The fiscal and current account deficits as well as the lower foreign exchange reserves are likely to continue to exert pressure on the Kenyan shilling in 2019.
Analysts at Citi Global Markets, the investment banking arm of multinational bank Citigroup, say the shilling is more likely to be influenced by the value of imports as opposed to that of exports which has normally been much lower.
The local currency traded at an average of 101.80 units to the dollar as at 12.20pm last December 24, according to Reuters data, up nearly three per cent compared to the start of the year. It traded at 101.70/101.90 units on Wednesday.
The nominal stability of the currency, even when other market watchers believe it should be weaker, is also reason to forecast its depreciation, say the Citi analysts.

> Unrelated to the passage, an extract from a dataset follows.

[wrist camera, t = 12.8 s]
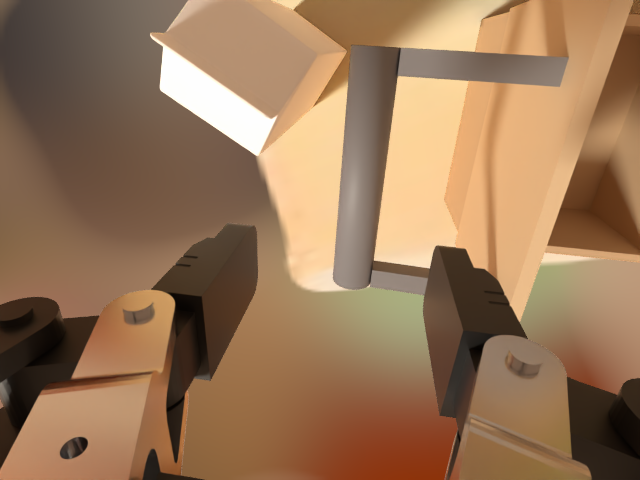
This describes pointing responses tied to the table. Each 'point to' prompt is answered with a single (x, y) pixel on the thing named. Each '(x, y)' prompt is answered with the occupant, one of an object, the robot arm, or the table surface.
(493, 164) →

The IMF and the World Bank have maintained the shilling is stronger than it should be. “Ongoing nominal shilling stability, inflation differentials and the twin deficits in Kenya all mean that most economic forecasts will continue to point to further Kenyan shilling weakness in 2019,” says Citi.
Most analysts have predicted the Treasury will be unable to meet the targeted fiscal deficit of 6.0 percent in 2018/19 fiscal year while imports are likely to keep the current account deficit elevated. Higher domestic borrowing will increase the supply of local currency while imports will also increase demand for the dollar.
“So perhaps one way of thinking about the Kenya shilling is that once the market starts to assume stability, then that is the time to be concerned about the outlook,” adds Citi.
The investment bank points out that the current levels of foreign exchange reserves are an indicator of the direction the shilling could take, if it were to take it.